The presence of so many people also put an end to prairie grassfires, irreversibly altering habitat conditions for those species that remained. Animals such as the coyote exploited the changes. Others did not. Even the grasshopper may have been affected. The last major outbreak of grasshoppers, a staple in the diet of the burrowing owl, occurred in 1986.

"What we’re seeing today on the Prairies is a continued response to changes in habitat that occurred a long time ago," says Schmutz.

"I suspect we’re going to continue to see more responses down the road. And if I’m right, I expect we’ll see the same happen in the boreal forest environments with all of the clearcutting and oil and gas development that is currently going on."

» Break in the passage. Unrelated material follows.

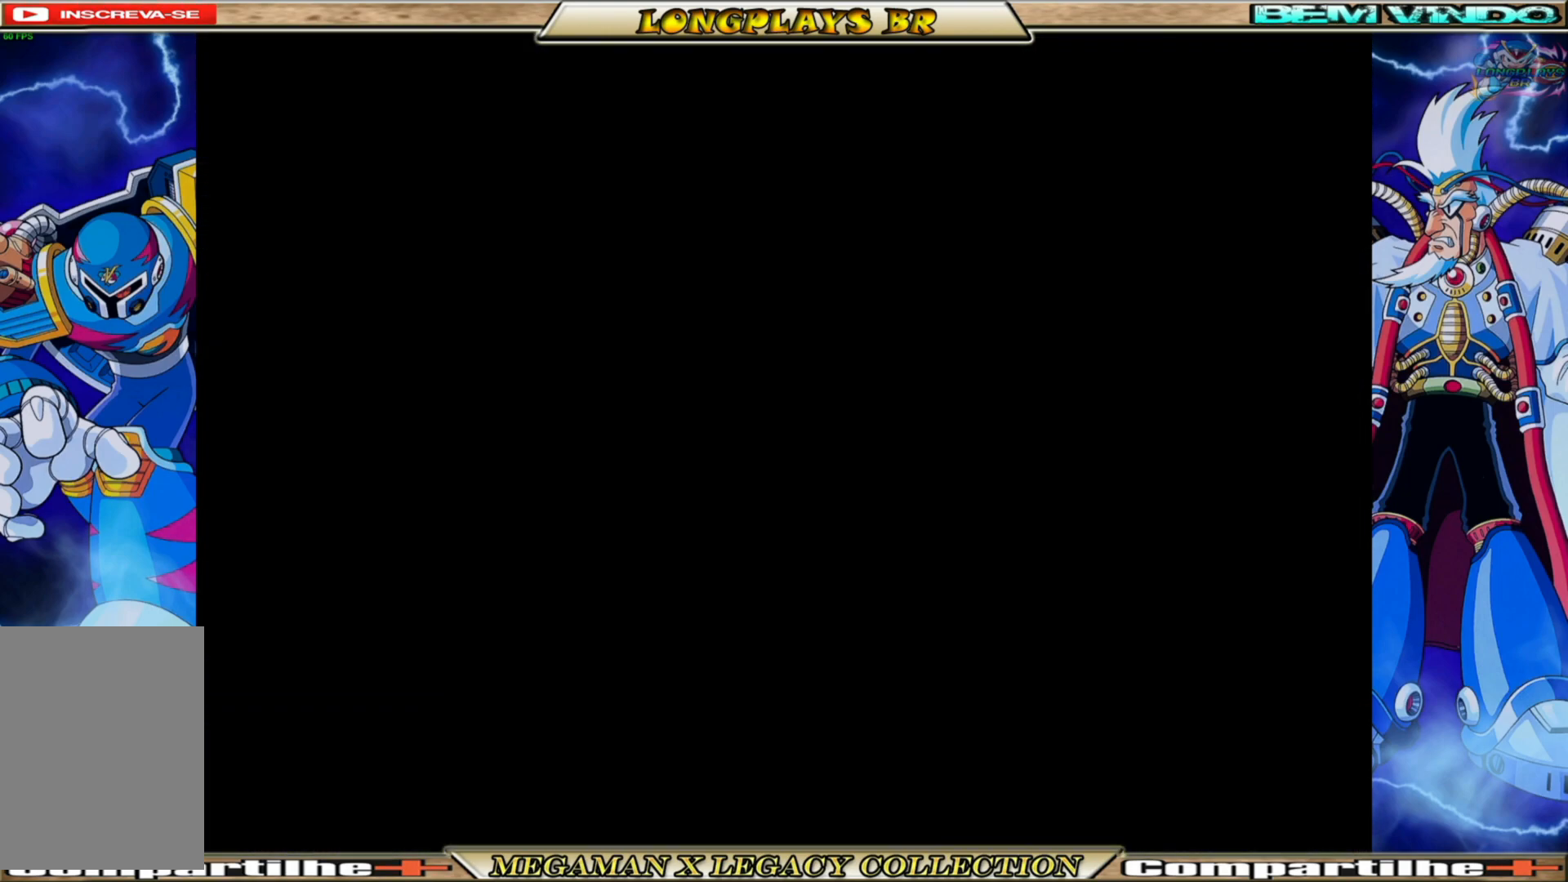
{"buttons": [], "left_stick": "center", "right_stick": "center", "events": [[50, "START", "up"]]}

University of Alberta scientist Fiona Schmiegelow believes it’s too early to say whether the catastrophic changes that have occurred on the Prairies are also going to happen in the boreal forest.

But she says it’s folly to suggest we shouldn’t worry because there has been no boreal species collapse since oil and gas activity began 50 years ago and since forestry developments were launched in earnest earlier this decade.

What’s happening to the warbler could happen to the barred owl

"In Finland, scientists are still seeing responses to habitat fragmentation from forestry developments that occurred earlier this century," Schmiegelow says. "When you’re dealing with species with relatively long life cycles, it’s possible for a very fragmented habitat to sustain residual populations for some time."

Most of her work on habitat fragmentation in the boreal forests has been done on birds. In one ongoing experiment, she is looking at what happens to the black throated green warbler in an old growth forest environment with a single clearcut passing through.

Five times throughout the breeding season, she and her associates go to a series of stations and do a five minute count of all birds seen and heard.

"In the fragmented areas, we’ve seen about a 50 per cent decline of the population over the past five years," Schmiegelow says.

"Just how significant this is is unclear. What happened on the Prairies was a near complete land conversion. What’s happening in the boreal forest is much more subtle in terms of habitat loss and fragmentation."

Oslen suspects what is happening to the warbler could happen to barred owls and other bird species that rely on old growth environments.

Barred owls will readily occupy young forest stands when artificial nesting boxes are provided, he says.

But Olsen and other scientists don’t believe that is the solution for the barred and other species because changes in habitat can also leave them more vulnerable to predators such as great horned owls that exploit new growth forests.

While no one can say for sure what is likely to happen to owls, hawks and other birds of the boreal forest because of resource development and urbanization, naturalist Terry Thormin thinks he may have had a glimpse into the future.

Twenty five years ago, he drove to Wagner Bog, a few kilometres northwest of Edmonton, with a parabolic reflector to see what the night would produce. In the five minutes it took to do the 360 degree scan, he recorded or saw 13 saw whet, eight boreal, two great horned and two long eared owls.

"It was an amazing night," recalls Thormin, one of a number of scientists, local residents and conservationists who’ve successfully lobbied to have Wagner declared a natural area.

"Of course, I couldn’t do that again because they built Highway 16 through the spot I was standing on. But my gut feeling is, we’re never going to get another night like that out there. There’s just too much development that’s gone on out there over the years for Wagner to sustain those kinds of numbers."